Ils n’admettront plus, et le soldat vainqueur pas davantage, la pensée qu’un revirement quelconque dans le cours des événemens puisse se produire.


« Chaque jour, c’est une nouvelle victoire : Liège, Namur, Dinant, Morhange, Charleroi. Après chaque dépêche officielle, le bourgeois allemand repérait les noms sur sa carte et accrochait un drapeau à sa fenêtre. Dans les campagnes, on sonnait les cloches pour convoquer les paysans à la lecture du bulletin. A Berlin, un dimanche soir, les agens de police du district du centre se chargèrent de communiquer au public une glorieuse dépêche survenue après la lecture des journaux. Dans une automobile militaire, un officier remonta l’avenue des Tilleuls en criant la nouvelle à la foule. Les sergens de ville de garde, auprès des stations de tramways, l’annoncèrent dans toutes les voitures qui remontaient pesamment chargées vers les faubourgs populeux. En peu de temps, tout Berlin la connut et, malgré l’heure tardive, illumina et pavoisa.

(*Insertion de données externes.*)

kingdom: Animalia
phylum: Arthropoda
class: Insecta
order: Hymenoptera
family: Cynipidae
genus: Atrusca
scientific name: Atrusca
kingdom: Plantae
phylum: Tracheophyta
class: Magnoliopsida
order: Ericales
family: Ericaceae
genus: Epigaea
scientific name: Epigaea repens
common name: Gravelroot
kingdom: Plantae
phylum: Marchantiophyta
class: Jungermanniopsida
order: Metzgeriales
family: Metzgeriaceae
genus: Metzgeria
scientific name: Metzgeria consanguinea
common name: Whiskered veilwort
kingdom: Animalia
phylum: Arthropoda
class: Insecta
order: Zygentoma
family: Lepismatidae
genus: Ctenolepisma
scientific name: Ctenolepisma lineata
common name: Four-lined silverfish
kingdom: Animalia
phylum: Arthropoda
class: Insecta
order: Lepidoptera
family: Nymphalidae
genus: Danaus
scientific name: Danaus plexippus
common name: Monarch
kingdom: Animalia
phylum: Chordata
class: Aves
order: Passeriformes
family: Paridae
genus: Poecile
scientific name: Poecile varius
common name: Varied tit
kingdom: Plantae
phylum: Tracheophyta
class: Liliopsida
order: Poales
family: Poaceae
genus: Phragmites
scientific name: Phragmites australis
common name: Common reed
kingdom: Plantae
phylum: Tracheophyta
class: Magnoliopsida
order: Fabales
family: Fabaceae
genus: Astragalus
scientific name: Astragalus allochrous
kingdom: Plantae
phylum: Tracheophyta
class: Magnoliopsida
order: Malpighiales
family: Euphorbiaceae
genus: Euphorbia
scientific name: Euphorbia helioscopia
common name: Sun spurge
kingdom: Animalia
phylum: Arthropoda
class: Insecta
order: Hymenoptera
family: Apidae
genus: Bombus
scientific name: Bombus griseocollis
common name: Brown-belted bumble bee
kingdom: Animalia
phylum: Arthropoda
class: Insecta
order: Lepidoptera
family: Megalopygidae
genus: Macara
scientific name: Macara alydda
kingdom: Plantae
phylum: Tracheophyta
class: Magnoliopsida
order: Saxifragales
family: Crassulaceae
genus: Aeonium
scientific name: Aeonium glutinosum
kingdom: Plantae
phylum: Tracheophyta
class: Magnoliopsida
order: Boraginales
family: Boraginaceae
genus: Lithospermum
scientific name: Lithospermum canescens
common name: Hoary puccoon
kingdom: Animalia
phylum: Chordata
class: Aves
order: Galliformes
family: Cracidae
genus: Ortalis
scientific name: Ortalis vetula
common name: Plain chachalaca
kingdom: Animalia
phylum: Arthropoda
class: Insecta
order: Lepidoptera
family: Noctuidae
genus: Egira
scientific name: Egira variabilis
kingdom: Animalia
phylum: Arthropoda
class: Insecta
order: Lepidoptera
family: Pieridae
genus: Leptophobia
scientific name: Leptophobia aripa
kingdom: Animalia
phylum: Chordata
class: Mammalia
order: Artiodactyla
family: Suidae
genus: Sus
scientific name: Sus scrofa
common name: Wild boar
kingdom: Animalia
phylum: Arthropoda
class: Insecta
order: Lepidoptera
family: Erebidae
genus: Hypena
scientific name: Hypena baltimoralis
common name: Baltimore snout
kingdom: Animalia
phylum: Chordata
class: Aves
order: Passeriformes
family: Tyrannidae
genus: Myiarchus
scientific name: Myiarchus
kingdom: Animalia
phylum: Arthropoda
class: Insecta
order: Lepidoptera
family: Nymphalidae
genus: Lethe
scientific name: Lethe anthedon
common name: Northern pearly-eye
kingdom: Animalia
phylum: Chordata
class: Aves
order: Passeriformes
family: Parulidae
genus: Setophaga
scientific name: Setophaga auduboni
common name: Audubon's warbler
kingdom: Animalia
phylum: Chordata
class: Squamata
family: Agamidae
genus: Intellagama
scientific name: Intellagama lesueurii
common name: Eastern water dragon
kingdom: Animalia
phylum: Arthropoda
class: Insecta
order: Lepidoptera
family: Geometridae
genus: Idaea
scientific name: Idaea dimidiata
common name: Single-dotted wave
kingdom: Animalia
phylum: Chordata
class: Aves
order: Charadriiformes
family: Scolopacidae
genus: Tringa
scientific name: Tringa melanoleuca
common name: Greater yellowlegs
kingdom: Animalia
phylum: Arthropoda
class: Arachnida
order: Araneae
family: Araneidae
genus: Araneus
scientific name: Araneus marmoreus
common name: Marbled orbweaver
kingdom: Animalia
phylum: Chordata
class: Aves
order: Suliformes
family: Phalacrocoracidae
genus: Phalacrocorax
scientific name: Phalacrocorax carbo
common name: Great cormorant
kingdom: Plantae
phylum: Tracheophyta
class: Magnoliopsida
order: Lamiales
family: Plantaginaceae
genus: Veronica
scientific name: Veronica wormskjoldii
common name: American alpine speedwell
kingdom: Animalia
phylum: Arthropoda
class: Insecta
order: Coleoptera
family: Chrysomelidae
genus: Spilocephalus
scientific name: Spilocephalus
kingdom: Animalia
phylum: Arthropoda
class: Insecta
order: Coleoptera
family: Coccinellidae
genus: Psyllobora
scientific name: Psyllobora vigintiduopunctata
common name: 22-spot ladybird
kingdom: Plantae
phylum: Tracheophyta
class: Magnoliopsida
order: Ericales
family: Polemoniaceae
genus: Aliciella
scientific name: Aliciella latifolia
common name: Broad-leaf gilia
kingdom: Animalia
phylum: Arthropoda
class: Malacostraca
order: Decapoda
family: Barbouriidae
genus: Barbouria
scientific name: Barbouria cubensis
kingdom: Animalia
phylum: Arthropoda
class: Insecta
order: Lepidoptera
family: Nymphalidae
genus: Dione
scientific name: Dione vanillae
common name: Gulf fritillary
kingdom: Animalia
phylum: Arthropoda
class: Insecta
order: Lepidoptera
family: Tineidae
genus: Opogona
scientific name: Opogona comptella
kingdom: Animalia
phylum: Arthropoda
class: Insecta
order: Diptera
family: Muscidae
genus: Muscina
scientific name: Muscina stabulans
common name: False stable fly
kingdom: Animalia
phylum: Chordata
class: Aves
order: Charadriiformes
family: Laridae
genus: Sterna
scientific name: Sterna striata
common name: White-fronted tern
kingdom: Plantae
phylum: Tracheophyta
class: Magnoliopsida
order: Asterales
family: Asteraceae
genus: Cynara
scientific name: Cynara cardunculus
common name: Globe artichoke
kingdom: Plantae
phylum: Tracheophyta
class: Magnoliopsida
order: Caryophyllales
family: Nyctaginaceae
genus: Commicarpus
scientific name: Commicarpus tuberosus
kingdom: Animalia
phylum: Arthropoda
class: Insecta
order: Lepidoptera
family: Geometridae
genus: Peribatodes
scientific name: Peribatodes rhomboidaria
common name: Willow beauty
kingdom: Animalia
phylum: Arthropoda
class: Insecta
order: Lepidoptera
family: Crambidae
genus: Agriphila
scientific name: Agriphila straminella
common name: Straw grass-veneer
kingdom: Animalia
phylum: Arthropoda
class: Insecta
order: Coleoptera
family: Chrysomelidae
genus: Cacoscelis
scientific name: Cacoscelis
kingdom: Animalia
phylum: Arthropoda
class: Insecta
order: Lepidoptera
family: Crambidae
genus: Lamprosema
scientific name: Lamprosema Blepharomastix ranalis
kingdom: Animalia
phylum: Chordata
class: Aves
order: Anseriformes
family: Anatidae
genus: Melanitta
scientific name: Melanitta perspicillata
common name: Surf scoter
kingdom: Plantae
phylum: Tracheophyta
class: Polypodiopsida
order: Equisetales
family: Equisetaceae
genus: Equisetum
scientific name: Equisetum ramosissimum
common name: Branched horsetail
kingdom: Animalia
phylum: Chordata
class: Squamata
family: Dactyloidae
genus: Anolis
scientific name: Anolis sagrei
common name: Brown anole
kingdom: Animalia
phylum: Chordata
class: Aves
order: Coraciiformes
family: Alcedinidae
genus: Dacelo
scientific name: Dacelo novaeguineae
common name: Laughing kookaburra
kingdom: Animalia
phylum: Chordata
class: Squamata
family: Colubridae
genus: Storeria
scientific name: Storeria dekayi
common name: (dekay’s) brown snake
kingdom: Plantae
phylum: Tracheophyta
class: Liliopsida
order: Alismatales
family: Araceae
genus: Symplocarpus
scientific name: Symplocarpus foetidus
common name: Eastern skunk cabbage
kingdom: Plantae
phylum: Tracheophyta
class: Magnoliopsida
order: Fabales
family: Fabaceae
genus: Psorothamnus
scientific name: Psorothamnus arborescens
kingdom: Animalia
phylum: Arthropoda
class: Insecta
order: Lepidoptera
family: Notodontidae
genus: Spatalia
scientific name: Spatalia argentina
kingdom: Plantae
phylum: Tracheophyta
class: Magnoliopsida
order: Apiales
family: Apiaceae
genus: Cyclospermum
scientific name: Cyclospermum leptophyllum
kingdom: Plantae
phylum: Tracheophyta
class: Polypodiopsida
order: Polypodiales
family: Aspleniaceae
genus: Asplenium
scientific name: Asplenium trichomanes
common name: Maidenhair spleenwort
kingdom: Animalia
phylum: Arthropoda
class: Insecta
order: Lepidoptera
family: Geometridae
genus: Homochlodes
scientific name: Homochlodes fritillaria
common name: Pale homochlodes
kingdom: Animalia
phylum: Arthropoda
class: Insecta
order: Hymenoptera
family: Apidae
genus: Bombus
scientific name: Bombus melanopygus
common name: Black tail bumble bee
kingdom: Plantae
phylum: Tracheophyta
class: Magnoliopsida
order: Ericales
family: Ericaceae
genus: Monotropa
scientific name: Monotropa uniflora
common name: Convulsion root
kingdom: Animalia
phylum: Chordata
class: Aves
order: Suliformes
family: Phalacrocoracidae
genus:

« Ce furent des journées folles. Les Allemands les plus présomptueux n’avaient jamais osé penser que leur patrie était aussi puissante [1]... »


Donc, toute l’Allemagne répète : « Gloire au peuple allemand, gloire aux armées allemandes qui sont le peuple en armes et en marche ! Quand elles tombent sur le monde, elles le frappent d’épouvante et il n’a qu’à ramper à leurs pieds... »

Cette conviction de la supériorité fatidique des armes allemandes est telle qu’elle se glisse jusque chez l’adversaire, et le professeur E.-H. Baïer, chargé de l’apologétique de la guerre dans son Volkerkrieg, emprunte au Times ce tableau des phalanges allemandes se jetant, irrésistibles, au combat :


« Les commandans allemands portaient leurs troupes en avant, comme si elles avaient une inépuisable provision de bravoure. Les soldats vont au combat en sections profondes fortement ramassées, en rangs serrés ; ils ne se préoccupent pas de chercher des abris ; ils marchent droit devant eux à l’assaut, dès que l’artillerie a ouvert le feu. Que les ennemis soient à découvert ou dans une région vallonnée

  1. *** L’esprit public en Allemagne. Les Victoires d’août, dans le Correspondant du 25 février 1915, p. 566.